As part of the Silicon Valleys Global Entrepreneurship Summit, 30 companies have
committed to including more inclusive technology hiring practices as part of the
Tech-Inclusion initiative.
The companies are pledging to taking the following actions:
- Implement and publish company-specific goals to recruit, retain, and advance diverse
technology talent, and operationalize concrete measures to create and sustain an inclusive
culture.
- Annually publish data and progress metrics on the diversity of our technology
workforce across functional areas and seniority levels.
- Invest in partnerships to build a diverse pipeline of technology talent to increase our
ability to recognize, develop and support talent from all backgrounds.

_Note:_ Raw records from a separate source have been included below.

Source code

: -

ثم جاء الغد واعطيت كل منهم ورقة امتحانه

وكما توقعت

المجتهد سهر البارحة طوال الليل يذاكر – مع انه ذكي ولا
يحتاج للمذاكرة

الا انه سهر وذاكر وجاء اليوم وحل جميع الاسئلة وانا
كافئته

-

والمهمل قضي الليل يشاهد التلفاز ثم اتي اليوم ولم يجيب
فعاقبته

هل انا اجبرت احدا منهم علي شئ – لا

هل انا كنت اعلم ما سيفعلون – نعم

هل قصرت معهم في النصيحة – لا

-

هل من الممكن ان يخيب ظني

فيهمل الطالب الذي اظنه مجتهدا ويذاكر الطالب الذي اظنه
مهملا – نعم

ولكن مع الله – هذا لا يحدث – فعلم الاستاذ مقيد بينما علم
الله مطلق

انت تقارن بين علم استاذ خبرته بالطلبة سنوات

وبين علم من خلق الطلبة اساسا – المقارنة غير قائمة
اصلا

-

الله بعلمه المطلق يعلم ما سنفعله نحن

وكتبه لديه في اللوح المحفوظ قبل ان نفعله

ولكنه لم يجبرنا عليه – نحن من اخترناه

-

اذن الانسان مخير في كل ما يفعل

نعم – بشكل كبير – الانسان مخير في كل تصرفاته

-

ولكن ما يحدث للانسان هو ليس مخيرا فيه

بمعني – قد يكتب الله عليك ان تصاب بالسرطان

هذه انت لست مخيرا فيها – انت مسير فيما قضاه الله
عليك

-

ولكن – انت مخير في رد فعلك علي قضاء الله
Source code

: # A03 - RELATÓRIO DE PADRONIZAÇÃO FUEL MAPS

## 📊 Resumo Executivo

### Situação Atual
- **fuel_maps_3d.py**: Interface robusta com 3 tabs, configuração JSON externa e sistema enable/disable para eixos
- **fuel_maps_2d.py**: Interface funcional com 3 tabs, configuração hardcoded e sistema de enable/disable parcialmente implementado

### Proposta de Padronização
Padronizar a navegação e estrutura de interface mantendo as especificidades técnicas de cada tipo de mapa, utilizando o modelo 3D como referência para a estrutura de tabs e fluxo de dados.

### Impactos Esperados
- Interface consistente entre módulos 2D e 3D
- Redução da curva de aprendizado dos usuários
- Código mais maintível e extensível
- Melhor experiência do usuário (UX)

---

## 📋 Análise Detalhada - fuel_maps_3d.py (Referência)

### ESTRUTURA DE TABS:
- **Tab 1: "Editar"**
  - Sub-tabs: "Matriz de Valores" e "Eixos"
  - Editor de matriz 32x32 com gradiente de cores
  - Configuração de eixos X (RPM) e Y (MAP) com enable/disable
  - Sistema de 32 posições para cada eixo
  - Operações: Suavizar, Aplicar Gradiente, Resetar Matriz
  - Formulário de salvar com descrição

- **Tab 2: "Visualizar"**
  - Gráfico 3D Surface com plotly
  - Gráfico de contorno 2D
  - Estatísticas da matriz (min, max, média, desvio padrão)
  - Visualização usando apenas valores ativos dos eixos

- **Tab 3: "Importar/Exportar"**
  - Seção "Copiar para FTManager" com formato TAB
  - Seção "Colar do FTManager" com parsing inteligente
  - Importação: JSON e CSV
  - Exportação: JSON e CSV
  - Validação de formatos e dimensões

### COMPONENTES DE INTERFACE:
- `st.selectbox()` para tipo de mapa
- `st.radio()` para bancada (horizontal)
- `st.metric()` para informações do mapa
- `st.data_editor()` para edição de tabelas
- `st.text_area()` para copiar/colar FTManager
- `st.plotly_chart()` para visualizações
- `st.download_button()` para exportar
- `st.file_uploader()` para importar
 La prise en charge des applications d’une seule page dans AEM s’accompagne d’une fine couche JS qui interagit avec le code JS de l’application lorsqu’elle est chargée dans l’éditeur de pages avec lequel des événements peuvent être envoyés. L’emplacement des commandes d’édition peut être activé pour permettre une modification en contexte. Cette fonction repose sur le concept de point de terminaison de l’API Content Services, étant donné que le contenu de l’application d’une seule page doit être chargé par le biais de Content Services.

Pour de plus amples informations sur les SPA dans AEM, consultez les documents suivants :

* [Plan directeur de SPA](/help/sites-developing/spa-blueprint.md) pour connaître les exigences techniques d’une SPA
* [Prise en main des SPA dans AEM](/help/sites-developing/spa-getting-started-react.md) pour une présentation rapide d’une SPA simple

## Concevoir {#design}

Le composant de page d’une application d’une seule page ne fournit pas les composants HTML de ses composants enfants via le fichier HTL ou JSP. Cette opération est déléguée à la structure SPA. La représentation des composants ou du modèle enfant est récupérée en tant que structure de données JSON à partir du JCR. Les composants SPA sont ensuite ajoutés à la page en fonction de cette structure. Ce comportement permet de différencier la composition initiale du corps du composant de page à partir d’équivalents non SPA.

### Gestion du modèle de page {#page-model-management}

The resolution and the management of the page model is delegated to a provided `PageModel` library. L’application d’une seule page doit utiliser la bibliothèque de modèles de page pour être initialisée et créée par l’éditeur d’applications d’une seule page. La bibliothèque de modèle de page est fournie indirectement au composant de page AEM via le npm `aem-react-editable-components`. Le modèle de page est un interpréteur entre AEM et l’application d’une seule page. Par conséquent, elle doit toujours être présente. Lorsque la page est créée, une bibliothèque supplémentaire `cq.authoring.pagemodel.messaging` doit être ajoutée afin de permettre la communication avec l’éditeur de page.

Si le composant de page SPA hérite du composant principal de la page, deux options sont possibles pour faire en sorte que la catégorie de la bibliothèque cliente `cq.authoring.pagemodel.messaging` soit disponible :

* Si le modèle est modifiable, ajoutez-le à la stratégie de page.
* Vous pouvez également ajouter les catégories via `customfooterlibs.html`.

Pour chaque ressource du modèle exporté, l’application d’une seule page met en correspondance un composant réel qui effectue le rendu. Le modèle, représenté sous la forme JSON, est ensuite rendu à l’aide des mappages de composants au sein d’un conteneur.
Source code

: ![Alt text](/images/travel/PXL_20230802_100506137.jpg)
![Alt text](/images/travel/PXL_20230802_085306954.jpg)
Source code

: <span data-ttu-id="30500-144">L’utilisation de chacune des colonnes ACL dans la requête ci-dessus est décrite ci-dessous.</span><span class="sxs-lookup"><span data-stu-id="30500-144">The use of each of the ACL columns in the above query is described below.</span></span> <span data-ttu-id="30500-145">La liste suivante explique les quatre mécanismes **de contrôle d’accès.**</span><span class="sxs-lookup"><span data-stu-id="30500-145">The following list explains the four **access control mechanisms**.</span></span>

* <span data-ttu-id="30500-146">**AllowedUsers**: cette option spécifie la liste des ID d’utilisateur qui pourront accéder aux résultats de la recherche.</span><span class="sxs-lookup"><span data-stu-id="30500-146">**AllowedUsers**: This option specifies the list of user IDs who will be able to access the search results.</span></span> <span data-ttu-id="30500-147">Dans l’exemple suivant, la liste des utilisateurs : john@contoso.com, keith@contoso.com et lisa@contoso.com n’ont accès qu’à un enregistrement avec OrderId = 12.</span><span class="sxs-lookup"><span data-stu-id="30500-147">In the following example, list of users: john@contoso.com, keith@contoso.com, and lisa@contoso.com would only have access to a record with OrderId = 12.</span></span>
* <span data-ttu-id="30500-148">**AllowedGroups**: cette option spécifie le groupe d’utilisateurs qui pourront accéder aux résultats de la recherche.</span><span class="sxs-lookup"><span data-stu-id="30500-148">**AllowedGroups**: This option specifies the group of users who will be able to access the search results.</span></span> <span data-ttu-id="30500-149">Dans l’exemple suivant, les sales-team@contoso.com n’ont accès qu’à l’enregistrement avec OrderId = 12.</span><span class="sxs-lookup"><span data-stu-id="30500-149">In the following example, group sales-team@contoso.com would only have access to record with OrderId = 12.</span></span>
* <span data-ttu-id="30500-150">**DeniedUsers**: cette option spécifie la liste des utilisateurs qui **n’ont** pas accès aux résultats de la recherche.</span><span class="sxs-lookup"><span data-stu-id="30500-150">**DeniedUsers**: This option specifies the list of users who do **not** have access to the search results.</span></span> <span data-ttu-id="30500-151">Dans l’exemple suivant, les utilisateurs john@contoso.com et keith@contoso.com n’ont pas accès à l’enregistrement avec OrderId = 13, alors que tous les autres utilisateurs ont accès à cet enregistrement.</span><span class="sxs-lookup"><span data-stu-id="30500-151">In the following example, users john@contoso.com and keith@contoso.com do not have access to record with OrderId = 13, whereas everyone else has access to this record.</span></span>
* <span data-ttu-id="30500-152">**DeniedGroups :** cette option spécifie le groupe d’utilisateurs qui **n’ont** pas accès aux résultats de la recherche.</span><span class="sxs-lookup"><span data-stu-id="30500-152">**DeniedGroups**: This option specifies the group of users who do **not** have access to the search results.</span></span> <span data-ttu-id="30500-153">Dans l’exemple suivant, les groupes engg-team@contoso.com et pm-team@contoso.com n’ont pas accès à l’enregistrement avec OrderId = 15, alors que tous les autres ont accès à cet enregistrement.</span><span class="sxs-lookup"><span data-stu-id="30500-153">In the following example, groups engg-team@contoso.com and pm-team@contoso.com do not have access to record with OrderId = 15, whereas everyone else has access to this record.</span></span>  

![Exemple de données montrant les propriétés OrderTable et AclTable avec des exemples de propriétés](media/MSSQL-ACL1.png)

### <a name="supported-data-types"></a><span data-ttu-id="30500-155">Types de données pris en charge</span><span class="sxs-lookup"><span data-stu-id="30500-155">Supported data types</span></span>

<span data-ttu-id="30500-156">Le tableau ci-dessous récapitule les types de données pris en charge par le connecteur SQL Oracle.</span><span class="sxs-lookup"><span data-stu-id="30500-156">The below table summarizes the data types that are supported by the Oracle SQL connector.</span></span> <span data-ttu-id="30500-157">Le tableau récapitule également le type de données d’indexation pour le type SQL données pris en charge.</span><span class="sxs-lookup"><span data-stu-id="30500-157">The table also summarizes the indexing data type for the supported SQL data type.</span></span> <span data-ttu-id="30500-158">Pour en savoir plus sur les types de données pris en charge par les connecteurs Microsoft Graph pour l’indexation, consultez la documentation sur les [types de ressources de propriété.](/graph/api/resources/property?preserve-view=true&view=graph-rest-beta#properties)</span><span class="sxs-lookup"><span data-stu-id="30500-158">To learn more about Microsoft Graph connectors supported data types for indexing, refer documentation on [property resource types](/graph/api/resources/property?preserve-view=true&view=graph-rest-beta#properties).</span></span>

Companies that are participating in the program include: 500px, Airbnb, Arimo, Box, BrightBytes, Clarifai, Color Genomics, DataSift, Distil Networks, Drillinginfo, ezCater, Gainsight, GitHub, GoDaddy, Illuminate Education, Intel, Intrinsic, Lyft, Medium, Moz, Nootrobox, Pinterest, Return Path, SAP, SkyTap, Spotify, TeamSnap, Turnitin, UnifyID, Unitrends, VMWare, ZestFinance, and Zynga
The announcement comes on the heels of a new White House initiative to “advance inclusive entrepreneurship and innovation here at home.” Among the White House initiatives are:
- Major expansion of the Small Business Administration’s Startup in a Day initiative to nearly 100 U.S. cities and communities. This effort helps streamline licensing, permitting, and other requirements needed to start a business in their community, with the goal of enabling entrepreneurs to apply for everything necessary to begin within 24 hours.
- Three Federal agencies will adopt new expansions of the National Science Foundation’s Innovation Corps (I-Corps) entrepreneurship-training program. Over 800 teams have completed the curriculum, from 192 universities in 44 states, resulting in the creation of over 320 companies.
To help examine the state of wage inequality in the technology industry, Hired.com recently published a
report titled “Women, Work and the State of Wage Inequality” offering in-depth report on the state of wage inequality for the technology industry pulled from an analysis of more than 100,000 job offers across 15,000 candidates and 3,000 companies on Hired’s platform.